Recentemente, o Governo de Minas Gerais e o grupo austríaco Andritz Hydro assinaram um acordo de investimento de R$ 285 milhões para a instalação de uma unidade da empresa em Governador Valadares, na região do Rio Doce. Anunciada como uma iniciativa para gerar 200 empregos diretos e trazer renda e qualidade de vida para os mineiros, a proposta ignora os impactos ambientais e sociais das atividades mineradoras na região, já gravemente afetada pelo rompimento da barragem de Fundão em 2015.
Paralelamente, o governador Romeu Zema, em missão na Europa, assinou um acordo com a Companhia Brasileira de Metalurgia e Mineração (CBMM) para a expansão da extração de nióbio em Araxá, elevando a produção de 100 para 150 mil toneladas por ano. Essa expansão ocorre sem consulta prévia às comunidades locais, que já sofrem com as consequências das atividades mineradoras.

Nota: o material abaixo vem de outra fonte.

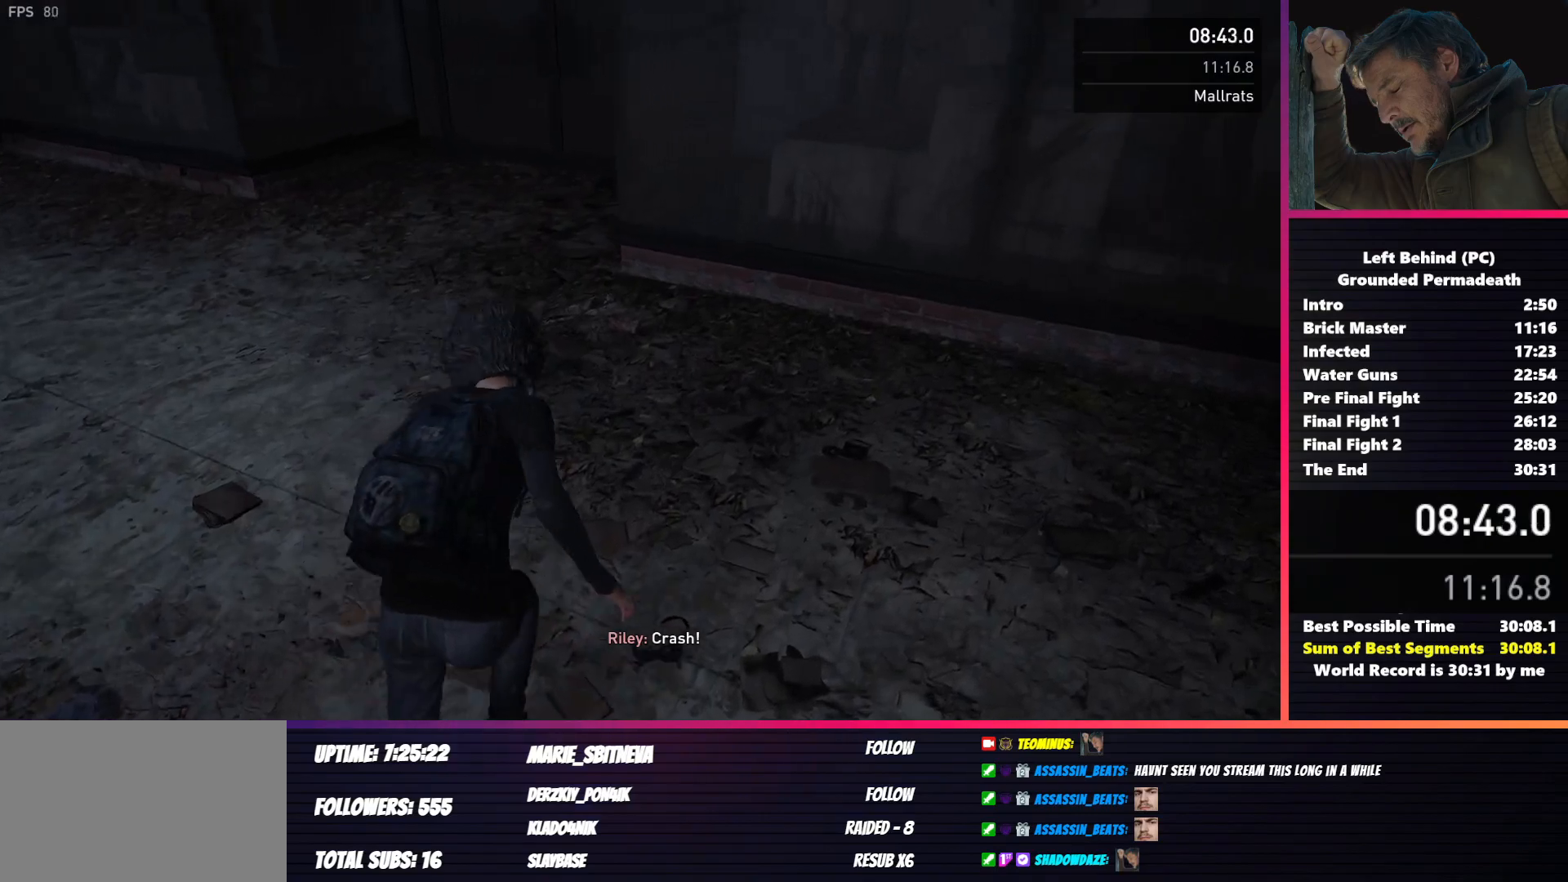
{"keys": ["a", "f", "shift"], "mouse": [], "events": [[200, "a", "down"], [200, "w", "up"], [300, "f", "down"], [383, "f", "up"], [467, "f", "down"]]}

Outro exemplo é o acordo com a ArcelorMittal, que concede a triplicação da extração na mina Serra Azul, em Itatiaiuçu, aumentando a produção de 1,6 milhão para 4,5 milhões de toneladas por ano de minério de ferro. A ampliação foi aprovada sem considerar os impactos ambientais devastadores e as críticas das comunidades locais, que mais uma vez não foram consultadas.
A política de reparação pelos desastres ambientais também está longe de ser transparente e justa. Tanto a proposta de repactuação com os atingidos no Rio Doce quanto o acordo de reparação firmado entre o governo, a Vale e instituições de Justiça sobre o crime em Brumadinho são duramente criticados pelas comunidades atingidas, que foram excluídas dos processos decisórios.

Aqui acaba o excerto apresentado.